Apenas um grande argumento põe por terra as afirmações incorretas veiculadas pela imprensa: não existe, em nenhum recanto do planeta, “língua certa” e “língua errada”. Todas as línguas nele existentes prestam-se, com perfeição, para a expressão das necessidades de seus falantes. O que existe nas sociedades humanas são variações, normalmente criadas em função de diferenças de classes sociais e, em algumas dessas sociedades, consideradas mais desenvolvidas, uma variação especial, normalmente imposta pelas classes dominantes, chamada, entre outros nomes, de “norma culta”.

A esse argumento acrescenta-se outro, igualmente fundamental: todas as línguas humanas evoluem com o tempo e estão em constante mutação. Muitos dos fatos hoje impropriamente chamados de “erros” em quaisquer línguas, poderão, posteriormente, ser considerados como formas da norma culta dessas línguas.

Assim, do ponto de vista simplesmente científico, não tem sentido algum dizer que um fulano, ou um grupo ou um povo de determinada região falam (ou escrevem) errado. É sabido que toda criança, ao entrar na escola, já sabe falar o português. Entretanto, em nossa sociedade cruel e injustamente dividida em classes, para que essa criança possa progredir na vida, conseguir empregos, enfim, tornar-se uma cidadã, é necessário que ela aprenda também uma outra variante da língua, a tal da “língua culta”. Se assim não o fizer, ela corre o risco de ser preterida ao procurar um emprego, de não poder ter acesso a muitos bens culturais e mesmo de ser discriminada em muitas situações de sua vida.

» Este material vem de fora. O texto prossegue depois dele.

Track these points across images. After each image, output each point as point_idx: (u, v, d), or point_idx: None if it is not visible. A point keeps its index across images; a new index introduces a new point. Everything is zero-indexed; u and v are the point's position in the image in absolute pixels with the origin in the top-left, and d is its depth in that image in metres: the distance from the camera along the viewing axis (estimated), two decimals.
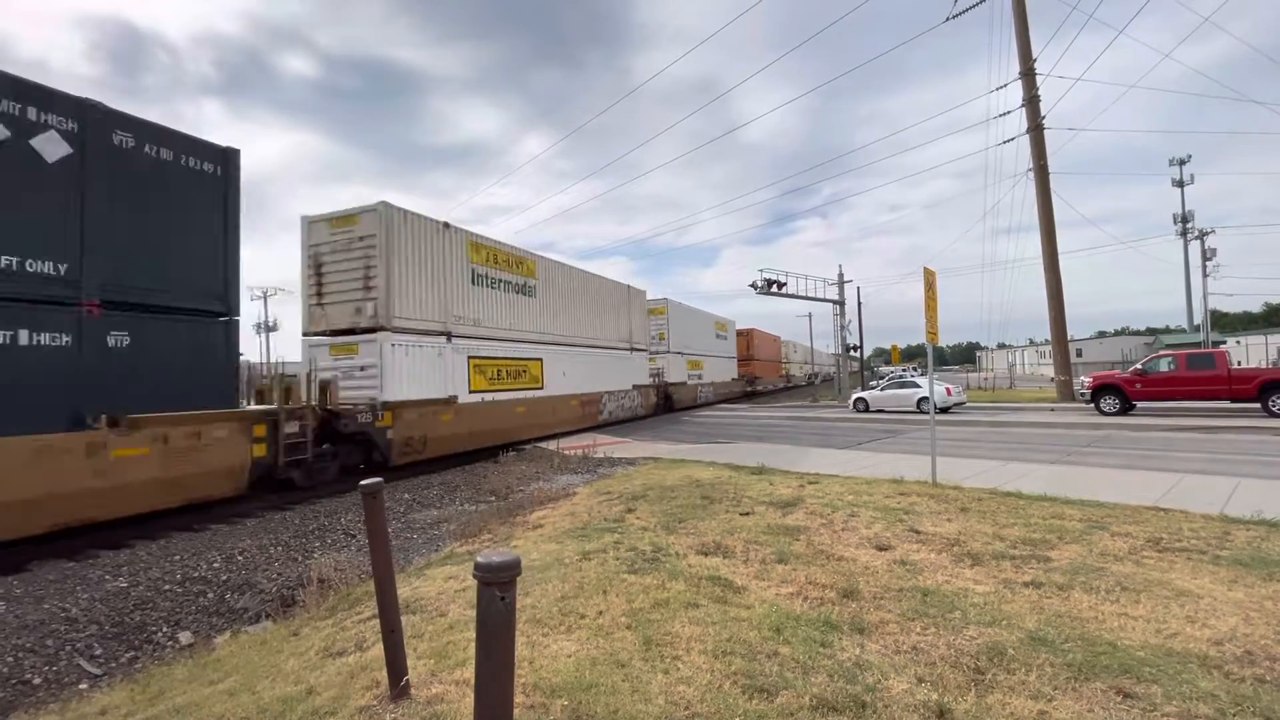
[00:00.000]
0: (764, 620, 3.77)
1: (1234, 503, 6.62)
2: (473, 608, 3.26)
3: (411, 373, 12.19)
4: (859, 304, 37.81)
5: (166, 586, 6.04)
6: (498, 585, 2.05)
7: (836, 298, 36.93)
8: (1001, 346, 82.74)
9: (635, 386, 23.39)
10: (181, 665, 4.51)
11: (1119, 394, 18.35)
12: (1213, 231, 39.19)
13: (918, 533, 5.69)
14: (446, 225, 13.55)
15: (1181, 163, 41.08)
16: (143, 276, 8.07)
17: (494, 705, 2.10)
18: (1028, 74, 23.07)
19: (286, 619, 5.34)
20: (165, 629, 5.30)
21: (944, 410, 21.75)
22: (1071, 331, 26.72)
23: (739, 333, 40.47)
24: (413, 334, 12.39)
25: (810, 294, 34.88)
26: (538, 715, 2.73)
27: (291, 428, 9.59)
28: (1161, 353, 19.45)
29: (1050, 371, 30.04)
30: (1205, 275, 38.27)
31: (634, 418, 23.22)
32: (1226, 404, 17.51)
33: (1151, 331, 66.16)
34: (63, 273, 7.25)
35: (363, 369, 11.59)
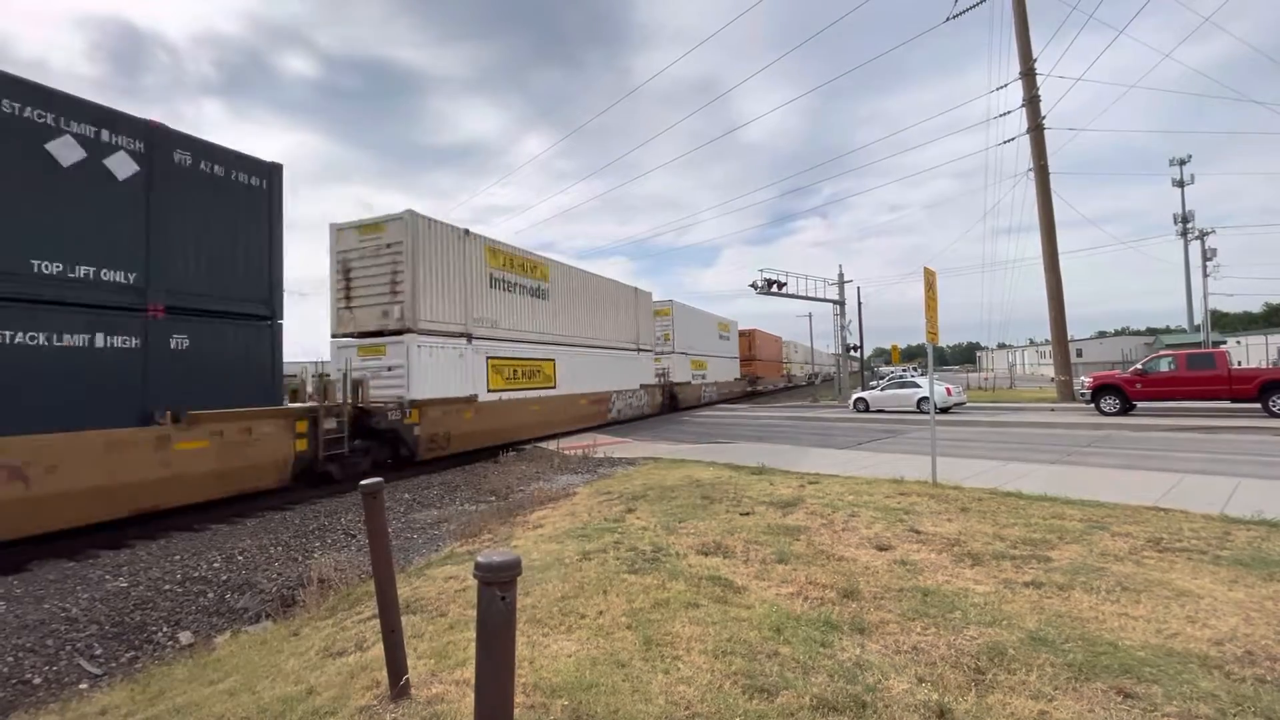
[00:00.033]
0: (764, 620, 3.77)
1: (1234, 503, 6.62)
2: (473, 607, 3.27)
3: (436, 373, 12.72)
4: (859, 304, 37.87)
5: (167, 586, 6.03)
6: (498, 585, 2.05)
7: (836, 298, 36.94)
8: (1002, 346, 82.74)
9: (642, 386, 23.93)
10: (182, 665, 4.51)
11: (1119, 394, 18.34)
12: (1213, 231, 39.19)
13: (918, 533, 5.69)
14: (467, 232, 14.14)
15: (1182, 163, 41.08)
16: (199, 283, 8.69)
17: (494, 705, 2.10)
18: (1028, 74, 23.07)
19: (287, 619, 5.34)
20: (165, 629, 5.29)
21: (944, 410, 21.75)
22: (1072, 331, 26.73)
23: (741, 333, 40.76)
24: (436, 336, 12.91)
25: (810, 294, 34.91)
26: (538, 715, 2.73)
27: (330, 424, 10.14)
28: (1162, 353, 19.44)
29: (1050, 371, 30.03)
30: (1205, 275, 38.27)
31: (641, 416, 23.69)
32: (1227, 404, 17.52)
33: (1152, 331, 66.15)
34: (132, 281, 7.89)
35: (390, 369, 12.13)
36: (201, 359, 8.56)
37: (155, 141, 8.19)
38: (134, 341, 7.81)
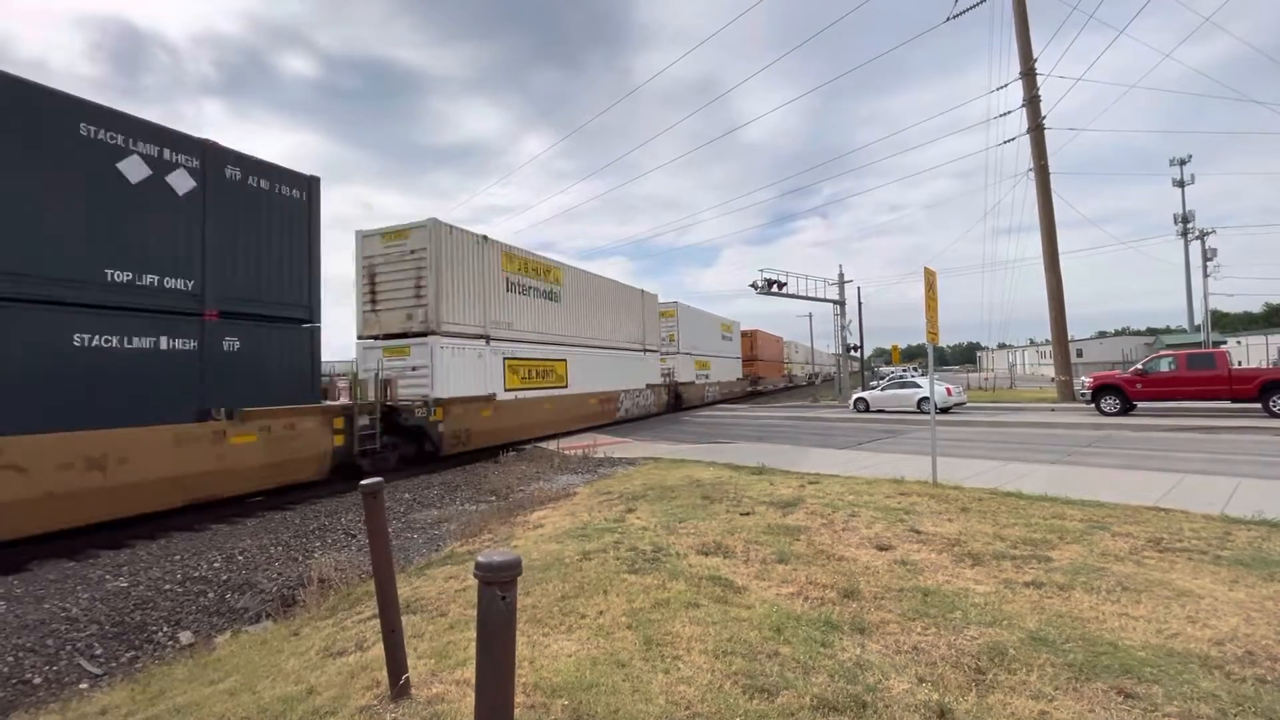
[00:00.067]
0: (765, 620, 3.76)
1: (1235, 503, 6.61)
2: (473, 607, 3.26)
3: (457, 372, 13.35)
4: (859, 304, 37.86)
5: (167, 586, 6.03)
6: (498, 585, 2.05)
7: (837, 298, 36.95)
8: (1002, 346, 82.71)
9: (649, 385, 24.58)
10: (182, 665, 4.51)
11: (1119, 394, 18.33)
12: (1213, 231, 39.13)
13: (918, 533, 5.69)
14: (485, 238, 14.74)
15: (1182, 163, 41.05)
16: (247, 289, 9.28)
17: (494, 705, 2.10)
18: (1028, 74, 23.06)
19: (287, 619, 5.34)
20: (166, 629, 5.29)
21: (944, 410, 21.73)
22: (1072, 331, 26.72)
23: (744, 334, 41.11)
24: (458, 337, 13.53)
25: (810, 294, 34.92)
26: (538, 715, 2.72)
27: (363, 421, 10.85)
28: (1162, 353, 19.43)
29: (1050, 372, 30.02)
30: (1206, 275, 38.24)
31: (647, 415, 24.33)
32: (1227, 404, 17.50)
33: (1152, 332, 66.11)
34: (190, 288, 8.48)
35: (414, 369, 12.75)
36: (249, 359, 9.14)
37: (209, 158, 8.81)
38: (192, 344, 8.41)
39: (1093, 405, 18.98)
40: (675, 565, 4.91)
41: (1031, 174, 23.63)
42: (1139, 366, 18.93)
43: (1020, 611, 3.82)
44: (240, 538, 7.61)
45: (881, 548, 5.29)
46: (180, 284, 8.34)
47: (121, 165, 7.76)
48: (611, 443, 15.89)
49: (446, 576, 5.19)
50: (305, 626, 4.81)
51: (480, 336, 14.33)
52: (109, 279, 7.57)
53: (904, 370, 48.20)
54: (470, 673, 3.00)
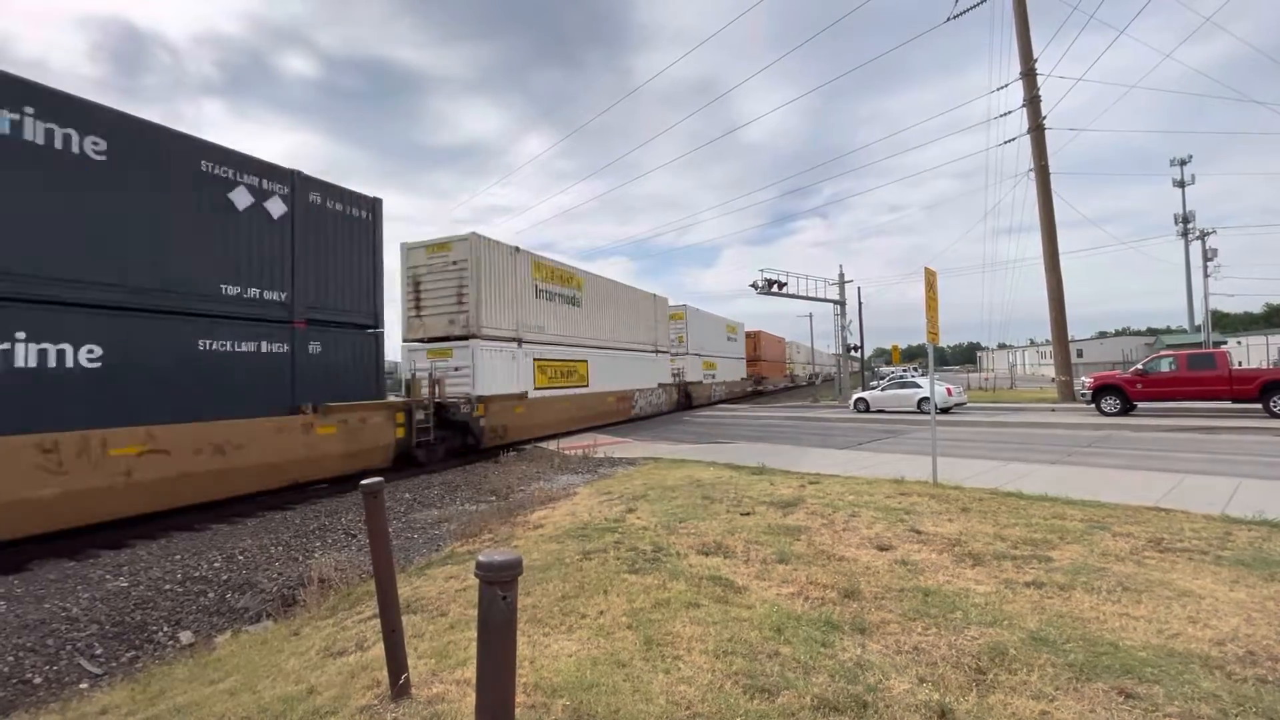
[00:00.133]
0: (765, 620, 3.76)
1: (1235, 503, 6.61)
2: (473, 607, 3.26)
3: (495, 372, 14.54)
4: (859, 304, 37.91)
5: (167, 586, 6.03)
6: (499, 585, 2.05)
7: (837, 298, 36.94)
8: (1002, 347, 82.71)
9: (660, 385, 25.64)
10: (182, 665, 4.51)
11: (1120, 394, 18.32)
12: (1214, 232, 39.06)
13: (919, 533, 5.69)
14: (517, 249, 15.99)
15: (1182, 163, 41.02)
16: (326, 299, 10.51)
17: (495, 704, 2.10)
18: (1028, 74, 23.06)
19: (287, 618, 5.34)
20: (166, 628, 5.29)
21: (945, 410, 21.73)
22: (1072, 332, 26.70)
23: (747, 335, 41.69)
24: (495, 340, 14.73)
25: (811, 294, 34.92)
26: (538, 715, 2.72)
27: (419, 416, 12.09)
28: (1162, 353, 19.41)
29: (1051, 372, 29.99)
30: (1206, 275, 38.19)
31: (659, 413, 25.45)
32: (1227, 404, 17.50)
33: (1152, 332, 66.12)
34: (283, 299, 9.70)
35: (457, 369, 13.94)
36: (327, 361, 10.40)
37: (296, 185, 9.98)
38: (285, 348, 9.66)
39: (1093, 405, 18.97)
40: (676, 565, 4.91)
41: (1032, 174, 23.64)
42: (1139, 367, 18.92)
43: (1021, 611, 3.82)
44: (240, 537, 7.61)
45: (882, 548, 5.28)
46: (276, 296, 9.57)
47: (232, 195, 9.01)
48: (612, 443, 15.90)
49: (447, 576, 5.19)
50: (305, 626, 4.81)
51: (513, 339, 15.47)
52: (223, 292, 8.81)
53: (904, 370, 48.20)
54: (470, 672, 3.00)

“Não vejo problema em discutirmos todas as formas de falar nas escolas, por meio dos livros. Com erros de português, sotaque ou qualquer tipo de diferença acho importante termos acesso aos tipos diferentes. São as maneiras que usamos no dia a dia e não há por que ficarmos presos aos detalhes da norma culta”. Assim se expressou o senhor José Geraldo de Paula, 48, na entrevista ao repórter do Estado de Minas. Ainda bem. Uma peninha que ele talvez ainda esteja influenciado pela expressão “erros de português”, de tão arraigada que ela está entre nós. Mas, ao fim e ao cabo, ele acertou na mosca. Parabéns!